*What is expected*: Rewrite the stretch of material from the line containing "What follows is" through the line containing "0.249085, 0.968475, 0.490908]]", replacing "calibration text" with "calibration notes" and keeping everything else the same. Give only those lines.

*Information given*:
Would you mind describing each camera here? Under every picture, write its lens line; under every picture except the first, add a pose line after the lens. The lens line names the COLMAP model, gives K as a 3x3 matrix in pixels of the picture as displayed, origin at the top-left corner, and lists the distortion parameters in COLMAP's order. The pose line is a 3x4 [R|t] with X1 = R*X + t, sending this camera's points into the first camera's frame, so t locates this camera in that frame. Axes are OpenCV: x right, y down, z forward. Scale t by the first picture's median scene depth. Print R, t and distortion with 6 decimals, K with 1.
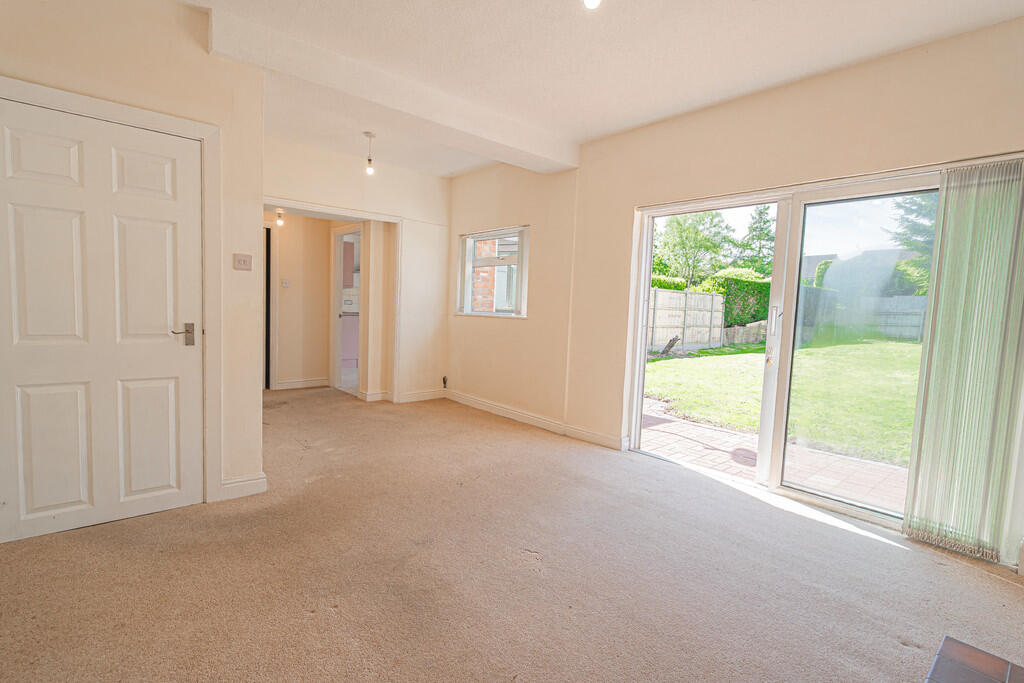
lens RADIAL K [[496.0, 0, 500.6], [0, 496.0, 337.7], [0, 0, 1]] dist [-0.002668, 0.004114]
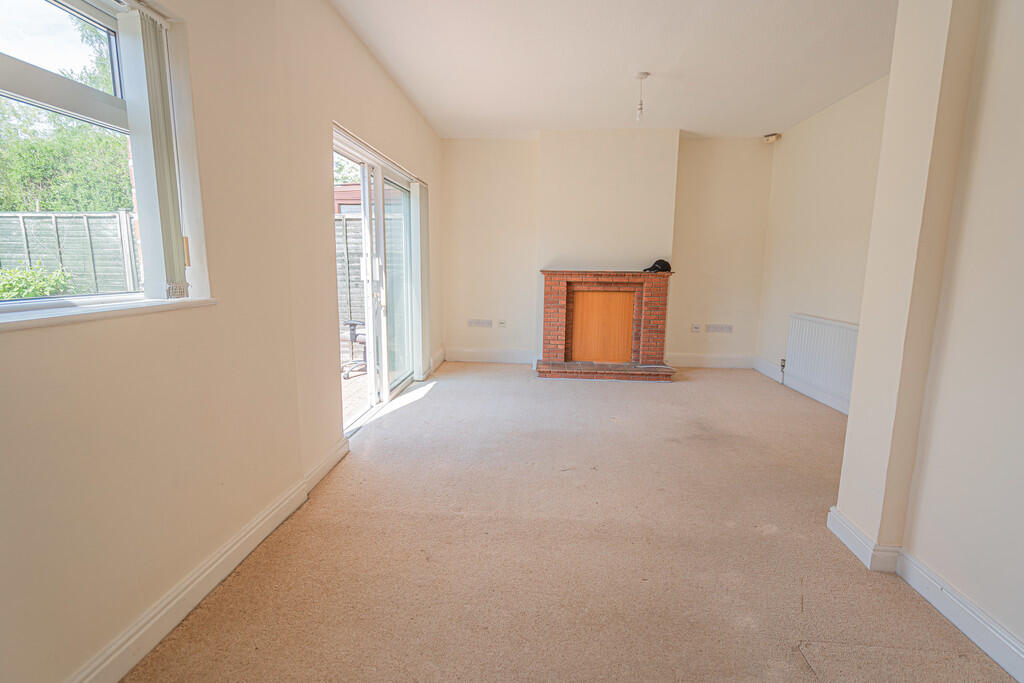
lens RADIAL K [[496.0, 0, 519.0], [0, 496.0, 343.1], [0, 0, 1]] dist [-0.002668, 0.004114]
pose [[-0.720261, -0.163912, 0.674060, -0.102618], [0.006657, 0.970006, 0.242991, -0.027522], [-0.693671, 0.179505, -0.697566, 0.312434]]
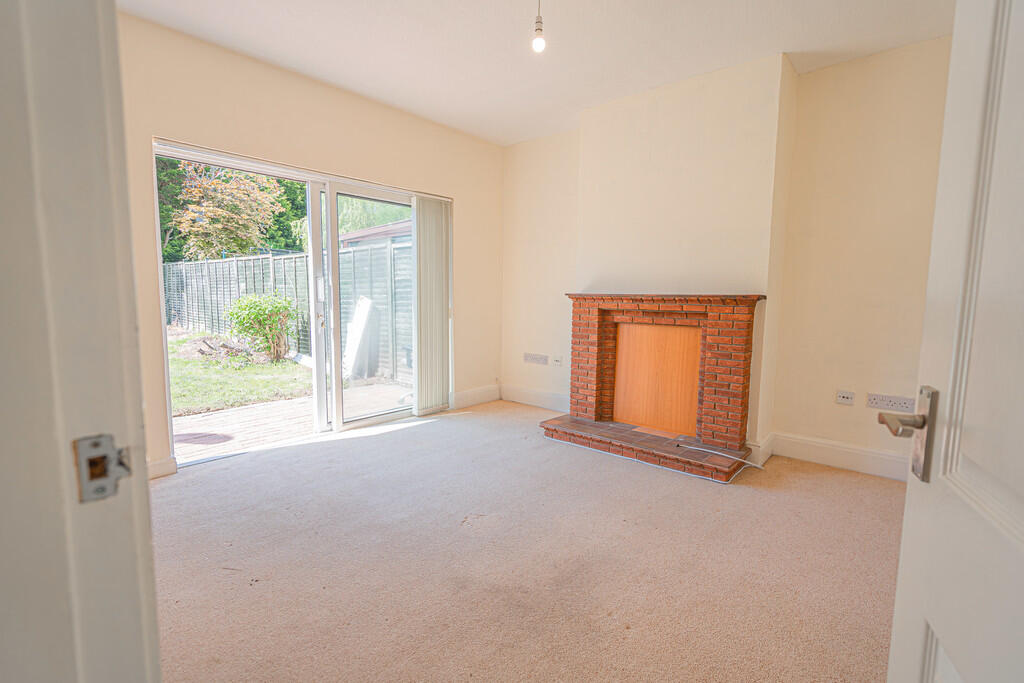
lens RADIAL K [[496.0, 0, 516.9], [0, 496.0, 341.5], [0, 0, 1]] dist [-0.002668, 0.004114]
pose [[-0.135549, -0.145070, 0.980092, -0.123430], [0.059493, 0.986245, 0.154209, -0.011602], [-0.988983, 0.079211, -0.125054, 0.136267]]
...
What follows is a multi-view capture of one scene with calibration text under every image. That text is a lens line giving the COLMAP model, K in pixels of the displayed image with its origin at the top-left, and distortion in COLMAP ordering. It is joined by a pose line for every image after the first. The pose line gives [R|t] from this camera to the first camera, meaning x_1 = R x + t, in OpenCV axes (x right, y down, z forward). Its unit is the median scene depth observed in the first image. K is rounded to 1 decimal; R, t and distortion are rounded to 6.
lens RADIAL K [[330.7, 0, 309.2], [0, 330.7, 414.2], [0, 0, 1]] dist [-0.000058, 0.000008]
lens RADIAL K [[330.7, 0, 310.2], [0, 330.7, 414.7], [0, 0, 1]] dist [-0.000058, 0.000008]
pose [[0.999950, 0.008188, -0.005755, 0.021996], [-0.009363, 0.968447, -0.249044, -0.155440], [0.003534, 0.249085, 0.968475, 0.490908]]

*Expected answer*:
What follows is a multi-view capture of one scene with calibration notes under every image. That text is a lens line giving the COLMAP model, K in pixels of the displayed image with its origin at the top-left, and distortion in COLMAP ordering. It is joined by a pose line for every image after the first. The pose line gives [R|t] from this camera to the first camera, meaning x_1 = R x + t, in OpenCV axes (x right, y down, z forward). Its unit is the median scene depth observed in the first image. K is rounded to 1 decimal; R, t and distortion are rounded to 6.
lens RADIAL K [[330.7, 0, 309.2], [0, 330.7, 414.2], [0, 0, 1]] dist [-0.000058, 0.000008]
lens RADIAL K [[330.7, 0, 310.2], [0, 330.7, 414.7], [0, 0, 1]] dist [-0.000058, 0.000008]
pose [[0.999950, 0.008188, -0.005755, 0.021996], [-0.009363, 0.968447, -0.249044, -0.155440], [0.003534, 0.249085, 0.968475, 0.490908]]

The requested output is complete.